### ASSIGNMENT:
Write out all of the entries below word for word, leaving out the pictures.

### DATA RECORDS:
____

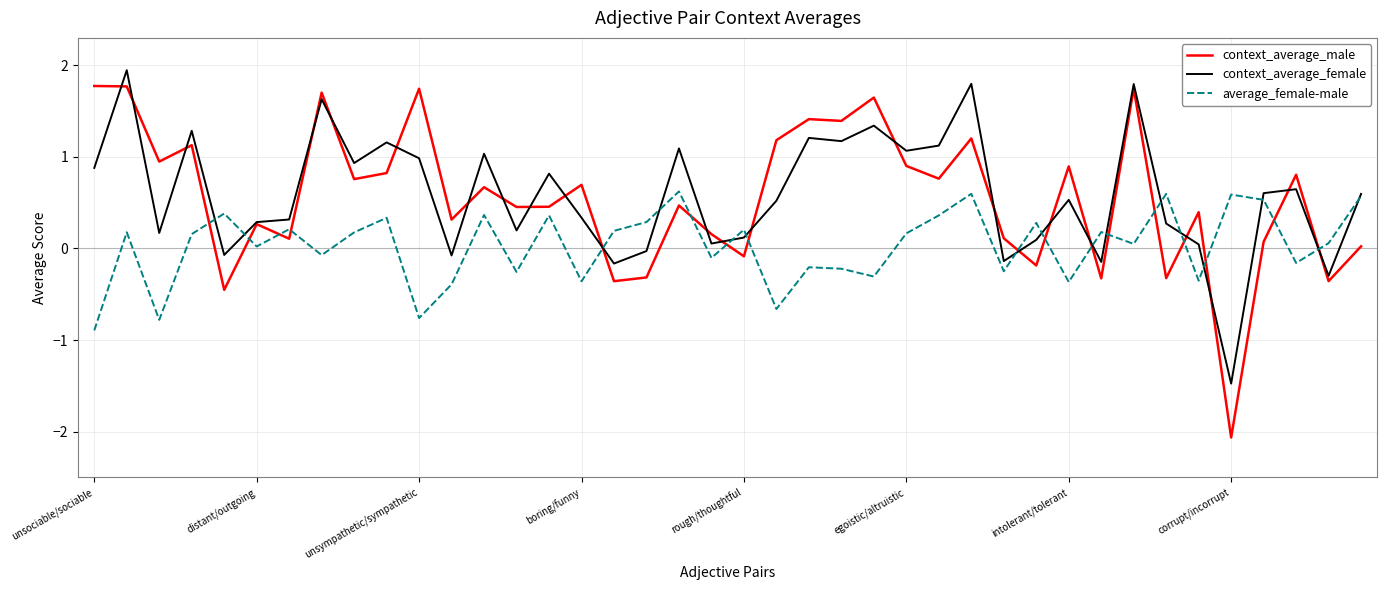

Rank the series by their maximum value, from lowest to highest.

average_female-male, context_average_male, context_average_female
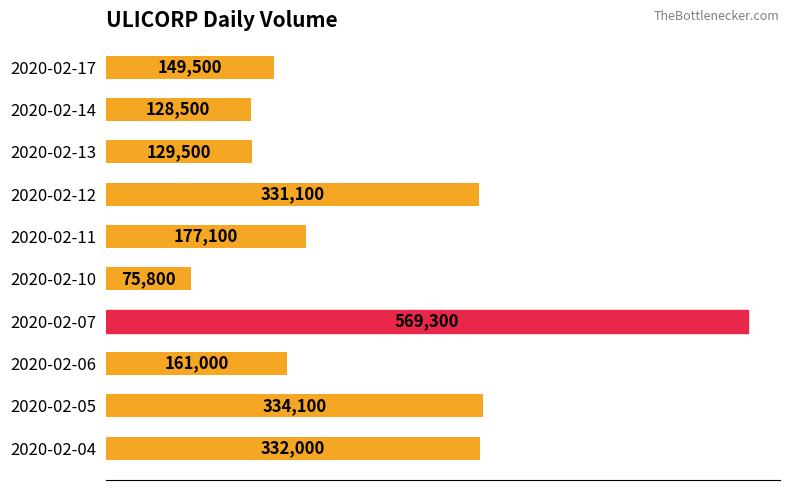

What is the sum of all values?

2387900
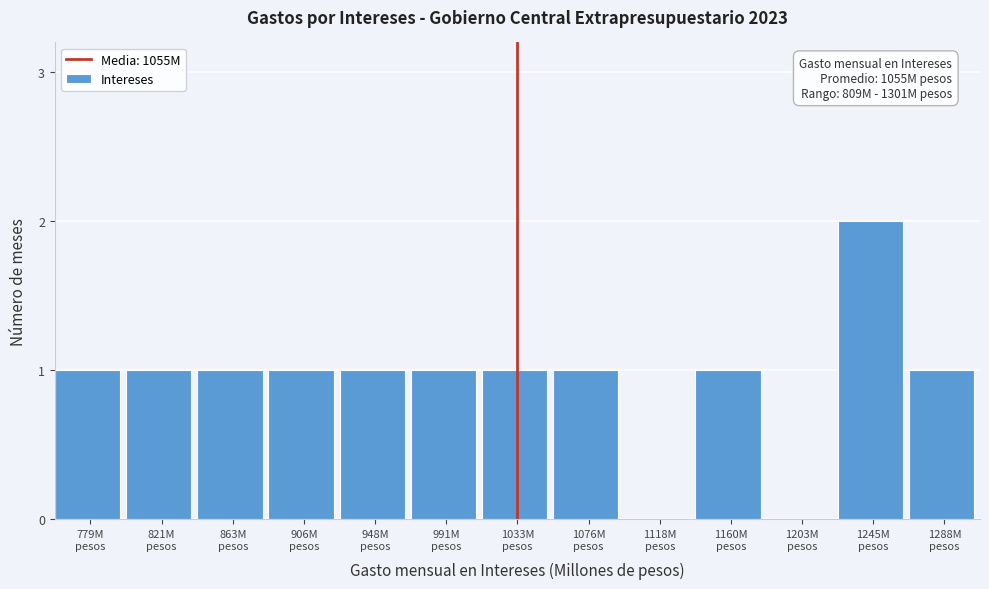

What is the sum of all values?

12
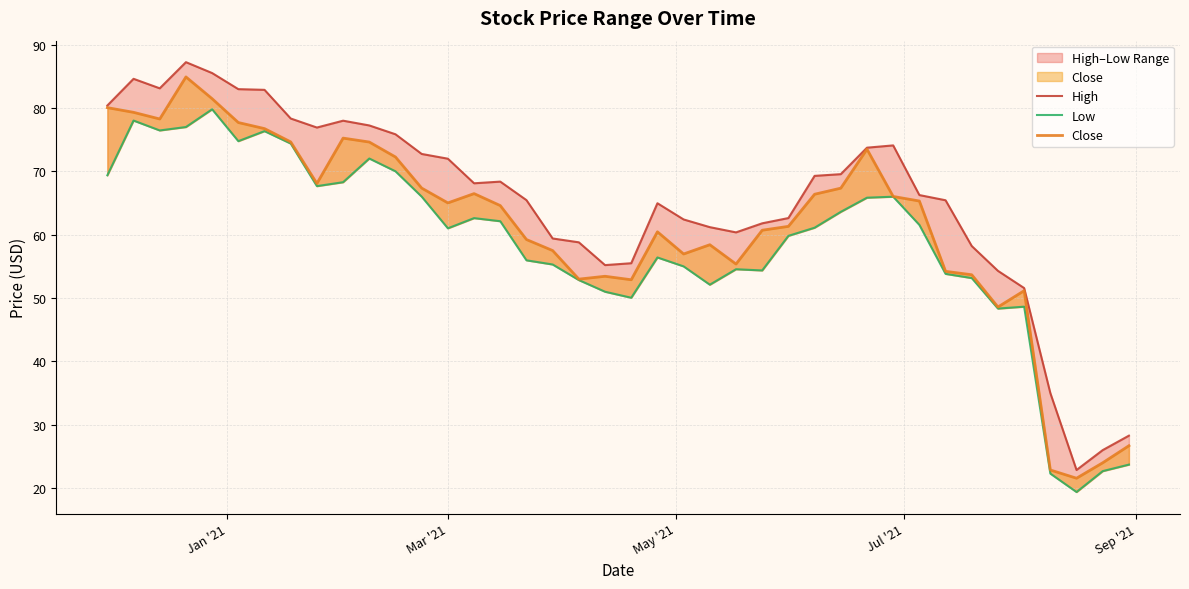

Which series has the largest total across all categories?

High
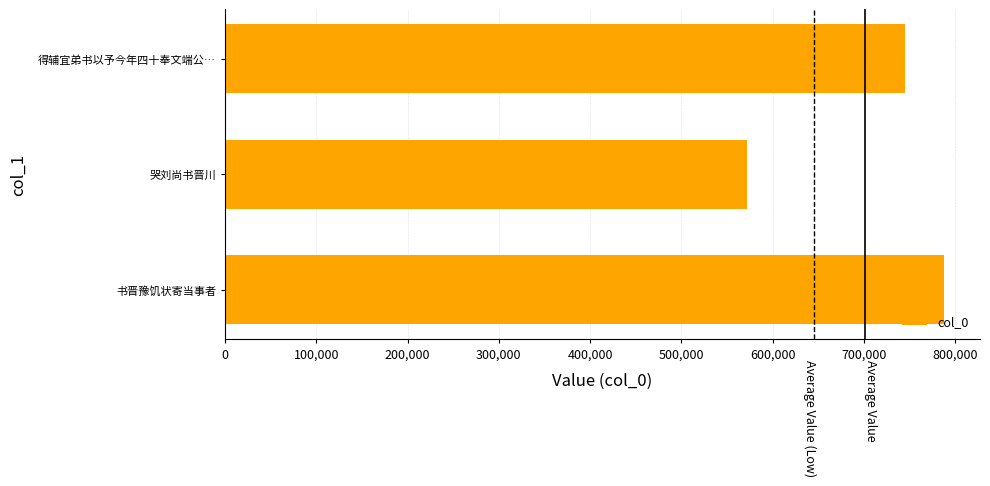

What value does the data have at 书晋豫饥状寄当事者, to the nearest 50?

787750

____

### EXERCISE RESULT:
Rank the series by their maximum value, from lowest to highest.

average_female-male, context_average_male, context_average_female

What is the sum of all values?

2387900

What is the sum of all values?

12

Which series has the largest total across all categories?

High

What value does the data have at 书晋豫饥状寄当事者, to the nearest 50?

787750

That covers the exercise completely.